EXERCISE INSTRUCTIONS
Copy word for word, please, the lines of the entries below running from the one containing "170 138 75.69" to the one containing "265 98 4.87", both ends included.

-------- RAW DATA --------

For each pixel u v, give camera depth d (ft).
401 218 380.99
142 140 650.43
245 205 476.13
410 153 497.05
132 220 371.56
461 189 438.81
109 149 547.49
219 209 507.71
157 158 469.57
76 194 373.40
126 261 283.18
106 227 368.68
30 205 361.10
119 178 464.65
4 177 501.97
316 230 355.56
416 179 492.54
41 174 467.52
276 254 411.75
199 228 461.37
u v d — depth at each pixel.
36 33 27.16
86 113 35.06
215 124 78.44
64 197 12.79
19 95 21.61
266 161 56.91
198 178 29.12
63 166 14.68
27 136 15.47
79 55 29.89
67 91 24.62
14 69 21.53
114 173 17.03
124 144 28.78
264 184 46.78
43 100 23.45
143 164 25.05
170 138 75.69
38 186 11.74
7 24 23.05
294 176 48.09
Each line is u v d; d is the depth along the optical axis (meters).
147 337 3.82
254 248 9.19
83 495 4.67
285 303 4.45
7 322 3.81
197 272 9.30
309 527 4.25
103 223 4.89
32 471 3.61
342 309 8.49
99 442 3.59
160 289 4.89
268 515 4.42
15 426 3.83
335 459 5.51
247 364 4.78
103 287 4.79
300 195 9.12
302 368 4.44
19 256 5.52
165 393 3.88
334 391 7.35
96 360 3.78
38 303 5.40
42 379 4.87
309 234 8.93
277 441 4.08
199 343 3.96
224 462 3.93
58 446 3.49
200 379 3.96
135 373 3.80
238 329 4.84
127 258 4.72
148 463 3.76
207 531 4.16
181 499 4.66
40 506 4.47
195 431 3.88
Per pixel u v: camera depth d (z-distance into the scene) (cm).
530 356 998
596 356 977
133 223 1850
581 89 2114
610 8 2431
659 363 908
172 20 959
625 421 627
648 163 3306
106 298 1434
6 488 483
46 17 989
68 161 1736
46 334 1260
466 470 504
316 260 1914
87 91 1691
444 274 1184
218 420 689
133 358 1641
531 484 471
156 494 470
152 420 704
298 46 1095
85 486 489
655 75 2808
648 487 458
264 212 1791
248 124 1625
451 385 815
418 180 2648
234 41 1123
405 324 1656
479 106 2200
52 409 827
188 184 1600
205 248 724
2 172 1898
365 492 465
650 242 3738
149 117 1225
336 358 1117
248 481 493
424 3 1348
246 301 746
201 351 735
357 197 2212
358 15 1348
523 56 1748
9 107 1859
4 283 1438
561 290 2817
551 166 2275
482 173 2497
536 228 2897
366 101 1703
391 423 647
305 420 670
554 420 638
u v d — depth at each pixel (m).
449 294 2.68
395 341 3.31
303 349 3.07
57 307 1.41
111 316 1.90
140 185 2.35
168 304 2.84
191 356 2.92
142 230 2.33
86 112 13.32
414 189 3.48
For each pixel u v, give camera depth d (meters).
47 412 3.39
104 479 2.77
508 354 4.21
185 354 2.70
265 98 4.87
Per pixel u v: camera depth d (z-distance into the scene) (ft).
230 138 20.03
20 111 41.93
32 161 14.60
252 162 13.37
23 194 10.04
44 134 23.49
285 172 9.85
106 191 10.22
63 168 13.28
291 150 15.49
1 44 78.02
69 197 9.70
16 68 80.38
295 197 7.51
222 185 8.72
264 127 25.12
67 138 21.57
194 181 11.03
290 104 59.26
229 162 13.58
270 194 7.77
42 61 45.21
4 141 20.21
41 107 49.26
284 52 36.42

--------

TASK SOLUTION
170 138 75.69
38 186 11.74
7 24 23.05
294 176 48.09
Each line is u v d; d is the depth along the optical axis (meters).
147 337 3.82
254 248 9.19
83 495 4.67
285 303 4.45
7 322 3.81
197 272 9.30
309 527 4.25
103 223 4.89
32 471 3.61
342 309 8.49
99 442 3.59
160 289 4.89
268 515 4.42
15 426 3.83
335 459 5.51
247 364 4.78
103 287 4.79
300 195 9.12
302 368 4.44
19 256 5.52
165 393 3.88
334 391 7.35
96 360 3.78
38 303 5.40
42 379 4.87
309 234 8.93
277 441 4.08
199 343 3.96
224 462 3.93
58 446 3.49
200 379 3.96
135 373 3.80
238 329 4.84
127 258 4.72
148 463 3.76
207 531 4.16
181 499 4.66
40 506 4.47
195 431 3.88
Per pixel u v: camera depth d (z-distance into the scene) (cm).
530 356 998
596 356 977
133 223 1850
581 89 2114
610 8 2431
659 363 908
172 20 959
625 421 627
648 163 3306
106 298 1434
6 488 483
46 17 989
68 161 1736
46 334 1260
466 470 504
316 260 1914
87 91 1691
444 274 1184
218 420 689
133 358 1641
531 484 471
156 494 470
152 420 704
298 46 1095
85 486 489
655 75 2808
648 487 458
264 212 1791
248 124 1625
451 385 815
418 180 2648
234 41 1123
405 324 1656
479 106 2200
52 409 827
188 184 1600
205 248 724
2 172 1898
365 492 465
650 242 3738
149 117 1225
336 358 1117
248 481 493
424 3 1348
246 301 746
201 351 735
357 197 2212
358 15 1348
523 56 1748
9 107 1859
4 283 1438
561 290 2817
551 166 2275
482 173 2497
536 228 2897
366 101 1703
391 423 647
305 420 670
554 420 638
u v d — depth at each pixel (m).
449 294 2.68
395 341 3.31
303 349 3.07
57 307 1.41
111 316 1.90
140 185 2.35
168 304 2.84
191 356 2.92
142 230 2.33
86 112 13.32
414 189 3.48
For each pixel u v, give camera depth d (meters).
47 412 3.39
104 479 2.77
508 354 4.21
185 354 2.70
265 98 4.87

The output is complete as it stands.